I returned to school with my arm in a plaster cast, the white surface already smudged with the season’s grime. My friends saw the sling and cheered. “Congratulations!” To them, it was a badge of honor. They hoisted me onto their shoulders, parading me around the classroom with a rhythmic chant: “Bro-ken arm! Bro-ken arm!”  They celebrated the broken bone, completely missing the silent, unbroken truth it carried.

Back at home, the grocery store continued on without my hands. Neither did I have the courage to ask for the key for the next three years. In that gap, I left my hometown, did my high school in the capital.  I grew my hair long, built new muscle, and learned to fill out my frame—all before I would let myself touch a motorcycle again.

My ankle and my knee completely recovered although they carry those scars as fossils. My spirit, too, slowly regained its center.

The motorcycle was fully repaired; it bore no visible scar, but it never recovered its balance.
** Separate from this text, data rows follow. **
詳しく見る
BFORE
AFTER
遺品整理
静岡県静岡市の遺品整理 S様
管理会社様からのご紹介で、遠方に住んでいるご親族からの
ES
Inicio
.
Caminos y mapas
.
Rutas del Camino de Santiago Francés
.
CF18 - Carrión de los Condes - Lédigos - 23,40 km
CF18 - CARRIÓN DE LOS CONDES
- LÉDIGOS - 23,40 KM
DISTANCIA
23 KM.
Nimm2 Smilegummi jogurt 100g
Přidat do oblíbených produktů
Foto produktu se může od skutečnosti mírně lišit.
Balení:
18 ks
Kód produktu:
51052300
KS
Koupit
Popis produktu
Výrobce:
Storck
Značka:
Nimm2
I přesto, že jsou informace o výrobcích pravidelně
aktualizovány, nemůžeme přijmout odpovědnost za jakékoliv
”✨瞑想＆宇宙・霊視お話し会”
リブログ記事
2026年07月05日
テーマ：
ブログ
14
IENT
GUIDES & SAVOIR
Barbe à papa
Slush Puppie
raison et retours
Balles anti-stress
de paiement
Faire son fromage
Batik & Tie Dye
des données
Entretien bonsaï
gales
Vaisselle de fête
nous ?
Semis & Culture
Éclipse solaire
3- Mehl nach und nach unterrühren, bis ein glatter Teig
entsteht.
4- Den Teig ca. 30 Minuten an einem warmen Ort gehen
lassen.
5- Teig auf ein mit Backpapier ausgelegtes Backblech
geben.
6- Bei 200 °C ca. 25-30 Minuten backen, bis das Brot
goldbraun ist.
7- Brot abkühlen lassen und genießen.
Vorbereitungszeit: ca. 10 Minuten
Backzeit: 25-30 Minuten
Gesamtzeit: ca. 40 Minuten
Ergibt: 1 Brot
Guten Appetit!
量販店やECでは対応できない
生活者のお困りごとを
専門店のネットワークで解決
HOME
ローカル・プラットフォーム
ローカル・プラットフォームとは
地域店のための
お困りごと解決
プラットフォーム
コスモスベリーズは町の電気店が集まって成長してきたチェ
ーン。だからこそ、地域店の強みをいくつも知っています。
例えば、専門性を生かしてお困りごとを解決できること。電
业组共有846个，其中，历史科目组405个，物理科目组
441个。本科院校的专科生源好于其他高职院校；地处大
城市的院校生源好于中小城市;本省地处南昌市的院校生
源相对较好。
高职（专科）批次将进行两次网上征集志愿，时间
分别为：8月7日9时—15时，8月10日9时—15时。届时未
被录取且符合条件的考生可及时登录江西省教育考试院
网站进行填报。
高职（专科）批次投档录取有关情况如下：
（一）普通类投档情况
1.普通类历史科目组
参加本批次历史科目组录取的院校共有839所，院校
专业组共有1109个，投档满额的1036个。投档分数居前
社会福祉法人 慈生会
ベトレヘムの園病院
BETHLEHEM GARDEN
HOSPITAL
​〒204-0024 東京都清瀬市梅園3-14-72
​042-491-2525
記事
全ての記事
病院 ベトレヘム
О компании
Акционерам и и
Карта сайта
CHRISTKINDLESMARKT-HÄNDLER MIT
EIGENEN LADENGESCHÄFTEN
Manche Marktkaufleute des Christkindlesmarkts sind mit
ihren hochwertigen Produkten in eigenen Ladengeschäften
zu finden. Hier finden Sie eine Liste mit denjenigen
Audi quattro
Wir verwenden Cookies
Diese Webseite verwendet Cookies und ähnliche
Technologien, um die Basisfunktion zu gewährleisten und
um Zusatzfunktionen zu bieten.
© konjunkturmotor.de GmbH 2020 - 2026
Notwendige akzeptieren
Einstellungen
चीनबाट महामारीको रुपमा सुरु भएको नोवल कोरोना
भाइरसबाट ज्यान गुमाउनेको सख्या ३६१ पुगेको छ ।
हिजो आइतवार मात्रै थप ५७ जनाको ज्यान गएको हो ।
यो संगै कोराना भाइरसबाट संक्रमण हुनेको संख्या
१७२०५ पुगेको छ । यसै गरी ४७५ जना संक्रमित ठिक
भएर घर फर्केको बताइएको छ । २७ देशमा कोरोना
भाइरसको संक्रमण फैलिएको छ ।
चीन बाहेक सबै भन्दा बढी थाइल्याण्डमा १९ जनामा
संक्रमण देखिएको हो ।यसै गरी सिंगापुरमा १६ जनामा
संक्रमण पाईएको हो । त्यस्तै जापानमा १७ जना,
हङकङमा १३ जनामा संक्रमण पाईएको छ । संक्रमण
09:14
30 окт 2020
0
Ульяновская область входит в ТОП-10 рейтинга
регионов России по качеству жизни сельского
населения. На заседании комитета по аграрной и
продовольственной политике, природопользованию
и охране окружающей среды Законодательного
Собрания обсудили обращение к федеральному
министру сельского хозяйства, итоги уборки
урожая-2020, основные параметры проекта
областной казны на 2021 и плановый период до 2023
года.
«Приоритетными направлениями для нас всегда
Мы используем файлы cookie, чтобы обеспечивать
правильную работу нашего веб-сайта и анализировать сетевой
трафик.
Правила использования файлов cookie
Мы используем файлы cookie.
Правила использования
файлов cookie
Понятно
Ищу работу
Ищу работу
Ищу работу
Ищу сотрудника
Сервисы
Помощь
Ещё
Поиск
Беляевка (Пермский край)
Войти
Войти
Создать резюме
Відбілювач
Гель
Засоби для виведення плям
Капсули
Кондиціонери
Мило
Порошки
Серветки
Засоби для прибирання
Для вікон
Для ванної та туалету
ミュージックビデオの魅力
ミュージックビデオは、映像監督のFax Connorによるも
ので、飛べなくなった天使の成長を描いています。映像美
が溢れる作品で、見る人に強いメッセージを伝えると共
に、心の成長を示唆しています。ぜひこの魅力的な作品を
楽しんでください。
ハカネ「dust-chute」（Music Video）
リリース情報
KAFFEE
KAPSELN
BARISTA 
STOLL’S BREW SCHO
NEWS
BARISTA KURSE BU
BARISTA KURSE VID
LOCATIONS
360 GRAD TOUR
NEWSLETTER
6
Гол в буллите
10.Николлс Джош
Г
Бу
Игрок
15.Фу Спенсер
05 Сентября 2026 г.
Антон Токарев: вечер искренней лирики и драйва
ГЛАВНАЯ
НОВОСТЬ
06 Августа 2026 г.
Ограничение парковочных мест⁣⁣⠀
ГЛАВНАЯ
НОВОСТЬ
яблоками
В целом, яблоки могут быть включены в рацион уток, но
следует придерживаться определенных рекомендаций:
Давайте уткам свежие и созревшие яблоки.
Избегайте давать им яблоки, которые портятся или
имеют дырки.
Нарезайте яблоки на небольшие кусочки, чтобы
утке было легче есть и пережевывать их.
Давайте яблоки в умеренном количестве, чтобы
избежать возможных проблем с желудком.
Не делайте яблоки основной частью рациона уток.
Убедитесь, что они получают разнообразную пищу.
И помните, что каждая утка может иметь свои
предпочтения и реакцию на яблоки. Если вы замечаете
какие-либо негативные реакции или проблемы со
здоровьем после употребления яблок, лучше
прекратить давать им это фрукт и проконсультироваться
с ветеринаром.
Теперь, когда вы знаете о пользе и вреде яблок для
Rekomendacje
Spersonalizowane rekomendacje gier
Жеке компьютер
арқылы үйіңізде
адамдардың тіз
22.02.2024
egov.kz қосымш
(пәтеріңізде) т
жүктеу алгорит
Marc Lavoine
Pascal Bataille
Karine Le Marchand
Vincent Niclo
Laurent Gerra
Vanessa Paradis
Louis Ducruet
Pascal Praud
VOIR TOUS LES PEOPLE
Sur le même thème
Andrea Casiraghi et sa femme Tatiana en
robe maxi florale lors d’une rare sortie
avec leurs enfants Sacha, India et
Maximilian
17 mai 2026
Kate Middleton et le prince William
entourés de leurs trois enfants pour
My father rode it for another seven years with a quiet, persistent wobble – a truth the machine refused to forget, even when I did

Life did not place me on that asphalt to break a bone, but to fracture a simpler reality early on. It was my first, brutal lesson in a truth that would become my life’s work: You cannot fly the spirit by abandoning your body. True flight begins only when the body is anchored. The road is always new asphalt—the gravel unsettled; the tar still soft. I learned the hard way that not all detours go around; some launch you through the sky.